[begin Extracted information]
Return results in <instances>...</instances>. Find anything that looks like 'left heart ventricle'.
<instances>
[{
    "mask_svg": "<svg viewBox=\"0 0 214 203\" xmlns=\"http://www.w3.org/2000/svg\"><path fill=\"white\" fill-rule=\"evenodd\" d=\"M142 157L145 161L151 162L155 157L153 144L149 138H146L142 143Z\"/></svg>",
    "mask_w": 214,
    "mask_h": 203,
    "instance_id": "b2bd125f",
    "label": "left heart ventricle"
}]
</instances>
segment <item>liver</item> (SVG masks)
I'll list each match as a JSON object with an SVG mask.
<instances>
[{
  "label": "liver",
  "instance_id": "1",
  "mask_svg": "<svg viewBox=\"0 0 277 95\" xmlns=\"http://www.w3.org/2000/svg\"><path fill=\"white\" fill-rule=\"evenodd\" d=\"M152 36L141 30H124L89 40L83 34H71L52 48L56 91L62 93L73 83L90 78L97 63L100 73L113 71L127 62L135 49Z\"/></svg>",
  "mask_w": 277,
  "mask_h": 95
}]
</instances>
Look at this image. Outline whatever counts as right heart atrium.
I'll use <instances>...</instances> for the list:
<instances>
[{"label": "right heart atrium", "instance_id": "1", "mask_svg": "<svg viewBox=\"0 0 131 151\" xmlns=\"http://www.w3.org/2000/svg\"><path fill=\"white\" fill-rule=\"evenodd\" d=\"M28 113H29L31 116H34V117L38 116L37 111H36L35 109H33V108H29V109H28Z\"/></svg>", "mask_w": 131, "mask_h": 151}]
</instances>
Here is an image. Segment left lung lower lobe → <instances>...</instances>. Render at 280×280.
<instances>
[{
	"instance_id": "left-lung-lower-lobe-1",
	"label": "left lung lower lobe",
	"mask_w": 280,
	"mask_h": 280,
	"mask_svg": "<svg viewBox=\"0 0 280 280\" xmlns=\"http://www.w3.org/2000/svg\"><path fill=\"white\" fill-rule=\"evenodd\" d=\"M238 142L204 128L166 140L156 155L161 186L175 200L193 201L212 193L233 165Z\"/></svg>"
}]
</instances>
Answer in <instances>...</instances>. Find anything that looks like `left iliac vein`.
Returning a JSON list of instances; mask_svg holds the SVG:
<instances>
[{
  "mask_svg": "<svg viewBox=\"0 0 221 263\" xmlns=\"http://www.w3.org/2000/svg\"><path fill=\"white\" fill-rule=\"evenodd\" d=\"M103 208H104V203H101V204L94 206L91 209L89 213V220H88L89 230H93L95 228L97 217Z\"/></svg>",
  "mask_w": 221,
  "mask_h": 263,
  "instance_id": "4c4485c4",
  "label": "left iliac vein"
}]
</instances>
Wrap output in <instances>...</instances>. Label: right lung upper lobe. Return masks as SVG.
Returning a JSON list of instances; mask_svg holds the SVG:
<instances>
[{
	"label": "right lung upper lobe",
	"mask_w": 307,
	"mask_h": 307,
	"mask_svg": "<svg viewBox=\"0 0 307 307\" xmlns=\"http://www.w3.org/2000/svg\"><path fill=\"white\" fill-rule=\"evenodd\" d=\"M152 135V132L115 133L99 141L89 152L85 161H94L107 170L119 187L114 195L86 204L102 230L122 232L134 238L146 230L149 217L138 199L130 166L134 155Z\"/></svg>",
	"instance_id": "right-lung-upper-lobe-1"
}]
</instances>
[end Extracted information]
Instructions for the task:
How many lines in the rows above contain the string "heart"? State only the number.

Answer to the task:
4